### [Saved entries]
####
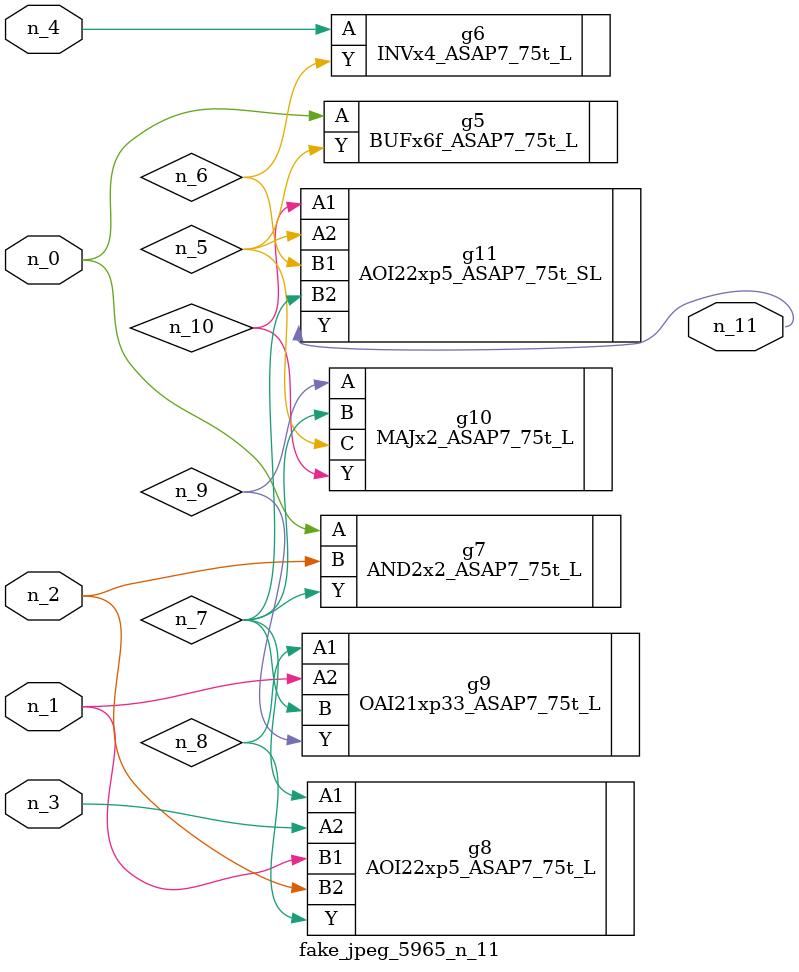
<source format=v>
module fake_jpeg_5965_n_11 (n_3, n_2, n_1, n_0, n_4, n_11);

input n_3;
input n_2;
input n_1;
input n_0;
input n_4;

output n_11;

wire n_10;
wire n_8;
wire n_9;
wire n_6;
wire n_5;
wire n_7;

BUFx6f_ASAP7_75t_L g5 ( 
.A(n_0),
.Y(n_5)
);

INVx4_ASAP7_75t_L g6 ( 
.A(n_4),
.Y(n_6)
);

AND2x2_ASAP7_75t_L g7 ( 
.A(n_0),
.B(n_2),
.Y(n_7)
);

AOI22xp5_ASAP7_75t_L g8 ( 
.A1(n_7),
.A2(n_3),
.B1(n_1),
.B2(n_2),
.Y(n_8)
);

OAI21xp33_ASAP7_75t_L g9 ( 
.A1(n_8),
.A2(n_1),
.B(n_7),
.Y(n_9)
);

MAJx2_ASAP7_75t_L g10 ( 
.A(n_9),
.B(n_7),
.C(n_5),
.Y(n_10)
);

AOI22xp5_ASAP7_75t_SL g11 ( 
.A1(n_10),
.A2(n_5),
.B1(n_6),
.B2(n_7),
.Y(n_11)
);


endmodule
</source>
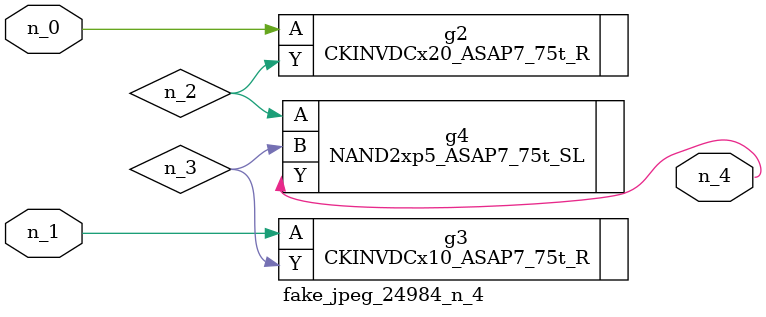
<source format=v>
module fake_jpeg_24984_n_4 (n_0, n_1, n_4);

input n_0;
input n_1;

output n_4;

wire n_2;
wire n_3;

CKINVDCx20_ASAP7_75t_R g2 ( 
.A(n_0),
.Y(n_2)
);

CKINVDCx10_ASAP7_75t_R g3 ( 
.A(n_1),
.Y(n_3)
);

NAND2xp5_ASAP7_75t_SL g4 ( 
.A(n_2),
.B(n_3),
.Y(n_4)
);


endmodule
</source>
####
### [YOUR GOAL]
Once the pictures are set aside, repeat the data above exactly as written.

### [PROBLEM SOLUTION]
<source format=v>
module fake_jpeg_5965_n_11 (n_3, n_2, n_1, n_0, n_4, n_11);

input n_3;
input n_2;
input n_1;
input n_0;
input n_4;

output n_11;

wire n_10;
wire n_8;
wire n_9;
wire n_6;
wire n_5;
wire n_7;

BUFx6f_ASAP7_75t_L g5 ( 
.A(n_0),
.Y(n_5)
);

INVx4_ASAP7_75t_L g6 ( 
.A(n_4),
.Y(n_6)
);

AND2x2_ASAP7_75t_L g7 ( 
.A(n_0),
.B(n_2),
.Y(n_7)
);

AOI22xp5_ASAP7_75t_L g8 ( 
.A1(n_7),
.A2(n_3),
.B1(n_1),
.B2(n_2),
.Y(n_8)
);

OAI21xp33_ASAP7_75t_L g9 ( 
.A1(n_8),
.A2(n_1),
.B(n_7),
.Y(n_9)
);

MAJx2_ASAP7_75t_L g10 ( 
.A(n_9),
.B(n_7),
.C(n_5),
.Y(n_10)
);

AOI22xp5_ASAP7_75t_SL g11 ( 
.A1(n_10),
.A2(n_5),
.B1(n_6),
.B2(n_7),
.Y(n_11)
);


endmodule
</source>
<source format=v>
module fake_jpeg_24984_n_4 (n_0, n_1, n_4);

input n_0;
input n_1;

output n_4;

wire n_2;
wire n_3;

CKINVDCx20_ASAP7_75t_R g2 ( 
.A(n_0),
.Y(n_2)
);

CKINVDCx10_ASAP7_75t_R g3 ( 
.A(n_1),
.Y(n_3)
);

NAND2xp5_ASAP7_75t_SL g4 ( 
.A(n_2),
.B(n_3),
.Y(n_4)
);


endmodule
</source>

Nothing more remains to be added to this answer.